(PASSAGE FOR REVIEW begins)

But by then the lives of an American photographer, a New York congressman, a group of high-school students in Long Island and a 14-year-old Amerasian boy named Le Van Minh had unexpectedly intertwined to change the course of history.

In October 1985, Newsday photographer Audrey Tiernan, age 30, on assignment in Ho Chi Minh City, felt a tug on her pant leg. "I thought it was a dog or a cat," she recalled. "I looked down and there was Minh. It broke my heart." Minh, with long lashes, hazel eyes, a few freckles and a handsome Caucasian face, moved like a crab on all four limbs, likely the result of polio. Minh's mother had thrown him out of the house at the age of 10, and at the end of each day his friend, Thi, would carry the stricken boy on his back to an alleyway where they slept. On that day in 1985, Minh looked up at Tiernan with a hint of a wistful smile and held out a flower he had fashioned from the aluminum wrapper in a pack of cigarettes. The photograph Tiernan snapped of him was printed in newspapers around the world.

The next year, four students from Huntington High School in Long Island saw the picture and decided to do something. They collected 27,000 signatures on a petition to bring Minh to the United States for medical attention.They asked Tiernan and their congressman, Robert Mrazek, for help.

"Funny, isn't it, how something that changed so many lives emanated from the idealism of some high-school kids," says Mrazek, who left Congress in 1992 and now writes historical fiction and nonfiction. Mrazek recalls telling the students that getting Minh to the United States was unlikely. Vietnam and the United States were enemies and had no official contacts; at this low point, immigration had completely stopped. Humanitarian considerations carried no weight. "I went back to Washington feeling very guilty," he says. "The students had come to see me thinking their congressman could change the world and I, in effect, had told them I couldn't." But, he asked himself, would it be possible to find someone at the U.S. State Department and someone from Vietnam's delegation to the United Nations willing to make an exception? Mrazek began making phone calls and writing letters.

(PASSAGE FOR REVIEW ends)

WHAT TO DO >>
a) According to the passage about Le Van Minh, how many signatures did the Huntington High School students gather on their petition?
b) For each statement, decide whether it agrees with the passage about Le Van Minh. Answer yes or no and quote the words from the passage that settle it. (i) Audrey Tiernan met Minh while on assignment in Ho Chi Minh City in October 1985. (ii) Minh's mother put him out of the house when he was 14. (iii) Mrazek told the students that bringing Minh to the United States was unlikely.
c) Reproduce word for word the part of the passage about Le Van Minh that opens with the words containing "But by then" and closes with "course of history.".
Rely only on the passage about Le Van Minh.

(DATA EXTRACTS begins)

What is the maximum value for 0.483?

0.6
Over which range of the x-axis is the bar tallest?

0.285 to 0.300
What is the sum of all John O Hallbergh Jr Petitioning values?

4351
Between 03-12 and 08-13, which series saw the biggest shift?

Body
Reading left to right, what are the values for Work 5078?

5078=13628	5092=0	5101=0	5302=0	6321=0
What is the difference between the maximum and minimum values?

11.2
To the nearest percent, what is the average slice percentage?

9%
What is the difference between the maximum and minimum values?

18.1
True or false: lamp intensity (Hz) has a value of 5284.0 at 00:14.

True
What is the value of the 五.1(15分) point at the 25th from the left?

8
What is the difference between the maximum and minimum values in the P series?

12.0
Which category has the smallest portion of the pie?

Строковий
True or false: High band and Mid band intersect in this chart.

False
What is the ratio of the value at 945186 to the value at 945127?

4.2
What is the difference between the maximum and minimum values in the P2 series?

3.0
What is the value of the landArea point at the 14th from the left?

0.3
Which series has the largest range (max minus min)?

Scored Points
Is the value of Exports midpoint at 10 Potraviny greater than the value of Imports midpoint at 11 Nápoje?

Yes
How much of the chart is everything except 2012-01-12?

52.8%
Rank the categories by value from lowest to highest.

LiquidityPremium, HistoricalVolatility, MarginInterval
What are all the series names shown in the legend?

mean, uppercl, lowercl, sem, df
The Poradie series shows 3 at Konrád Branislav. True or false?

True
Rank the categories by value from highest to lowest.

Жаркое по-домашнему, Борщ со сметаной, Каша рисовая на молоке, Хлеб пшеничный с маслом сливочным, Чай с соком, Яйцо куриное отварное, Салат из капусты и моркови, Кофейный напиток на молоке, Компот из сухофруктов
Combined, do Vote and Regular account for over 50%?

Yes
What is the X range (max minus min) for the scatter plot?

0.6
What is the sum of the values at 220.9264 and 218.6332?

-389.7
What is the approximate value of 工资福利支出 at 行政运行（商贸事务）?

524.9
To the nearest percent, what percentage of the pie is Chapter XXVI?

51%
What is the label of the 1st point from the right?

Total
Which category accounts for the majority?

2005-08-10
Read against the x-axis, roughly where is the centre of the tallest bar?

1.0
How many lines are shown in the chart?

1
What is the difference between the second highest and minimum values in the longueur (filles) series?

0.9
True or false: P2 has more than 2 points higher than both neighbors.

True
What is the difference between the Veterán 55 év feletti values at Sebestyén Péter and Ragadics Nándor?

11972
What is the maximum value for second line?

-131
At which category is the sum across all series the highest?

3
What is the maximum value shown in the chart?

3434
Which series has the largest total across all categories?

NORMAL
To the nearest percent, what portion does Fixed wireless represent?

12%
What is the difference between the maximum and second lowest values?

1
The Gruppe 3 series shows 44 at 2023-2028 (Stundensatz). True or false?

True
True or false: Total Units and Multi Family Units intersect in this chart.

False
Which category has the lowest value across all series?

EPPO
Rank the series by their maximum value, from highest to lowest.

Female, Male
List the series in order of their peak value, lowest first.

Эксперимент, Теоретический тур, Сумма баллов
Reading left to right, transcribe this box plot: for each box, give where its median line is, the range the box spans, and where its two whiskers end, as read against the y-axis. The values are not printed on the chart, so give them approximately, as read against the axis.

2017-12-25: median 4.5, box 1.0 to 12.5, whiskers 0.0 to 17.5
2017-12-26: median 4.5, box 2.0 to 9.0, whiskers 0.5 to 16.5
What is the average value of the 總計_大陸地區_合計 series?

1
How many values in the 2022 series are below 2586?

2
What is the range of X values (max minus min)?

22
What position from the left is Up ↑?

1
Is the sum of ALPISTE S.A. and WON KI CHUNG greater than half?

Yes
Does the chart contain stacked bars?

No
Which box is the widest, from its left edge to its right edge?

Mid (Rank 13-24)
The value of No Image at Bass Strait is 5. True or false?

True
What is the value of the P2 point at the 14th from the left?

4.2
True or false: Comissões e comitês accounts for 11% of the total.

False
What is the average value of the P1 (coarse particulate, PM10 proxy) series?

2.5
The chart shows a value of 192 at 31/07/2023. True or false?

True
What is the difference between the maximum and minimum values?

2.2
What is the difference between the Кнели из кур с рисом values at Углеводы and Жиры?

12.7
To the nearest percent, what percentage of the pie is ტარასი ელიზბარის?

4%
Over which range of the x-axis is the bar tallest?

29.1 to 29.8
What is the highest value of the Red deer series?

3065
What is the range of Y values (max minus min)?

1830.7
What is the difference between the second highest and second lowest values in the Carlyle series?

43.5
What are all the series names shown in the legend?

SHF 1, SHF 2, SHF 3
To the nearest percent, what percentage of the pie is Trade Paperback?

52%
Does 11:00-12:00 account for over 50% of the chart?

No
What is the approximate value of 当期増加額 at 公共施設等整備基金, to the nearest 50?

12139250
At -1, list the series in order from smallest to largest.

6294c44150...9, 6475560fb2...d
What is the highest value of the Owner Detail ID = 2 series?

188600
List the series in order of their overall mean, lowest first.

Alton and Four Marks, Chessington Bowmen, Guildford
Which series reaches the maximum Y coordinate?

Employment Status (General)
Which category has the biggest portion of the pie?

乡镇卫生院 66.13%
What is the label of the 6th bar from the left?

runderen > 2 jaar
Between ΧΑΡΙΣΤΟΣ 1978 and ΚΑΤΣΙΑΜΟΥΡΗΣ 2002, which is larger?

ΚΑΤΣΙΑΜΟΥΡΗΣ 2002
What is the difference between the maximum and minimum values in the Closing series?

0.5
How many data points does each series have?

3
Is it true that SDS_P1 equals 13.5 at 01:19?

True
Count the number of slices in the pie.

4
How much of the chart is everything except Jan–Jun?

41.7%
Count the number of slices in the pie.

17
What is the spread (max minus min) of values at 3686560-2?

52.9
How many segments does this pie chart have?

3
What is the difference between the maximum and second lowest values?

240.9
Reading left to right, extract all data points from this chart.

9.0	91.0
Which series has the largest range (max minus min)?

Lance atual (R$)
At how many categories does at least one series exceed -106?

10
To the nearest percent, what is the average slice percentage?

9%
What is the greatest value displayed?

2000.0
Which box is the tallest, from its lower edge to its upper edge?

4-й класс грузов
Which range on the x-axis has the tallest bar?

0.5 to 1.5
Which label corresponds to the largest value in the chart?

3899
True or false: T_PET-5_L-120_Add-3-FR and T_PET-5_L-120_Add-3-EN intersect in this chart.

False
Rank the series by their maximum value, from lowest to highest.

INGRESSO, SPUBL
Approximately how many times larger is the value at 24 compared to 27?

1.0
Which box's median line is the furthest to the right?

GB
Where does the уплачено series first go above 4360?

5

(DATA EXTRACTS ends)

PER-TASK ANSWERS >>
a) They gathered 27,000 signatures.

b)
(i) Yes: "In October 1985, Newsday photographer Audrey Tiernan, age 30, on assignment in Ho Chi Minh City, felt a tug on her pant leg."
(ii) No: "Minh's mother had thrown him out of the house at the age of 10"
(iii) Yes: "Mrazek recalls telling the students that getting Minh to the United States was unlikely."

c)
But by then the lives of an American photographer, a New York congressman, a group of high-school students in Long Island and a 14-year-old Amerasian boy named Le Van Minh had unexpectedly intertwined to change the course of history.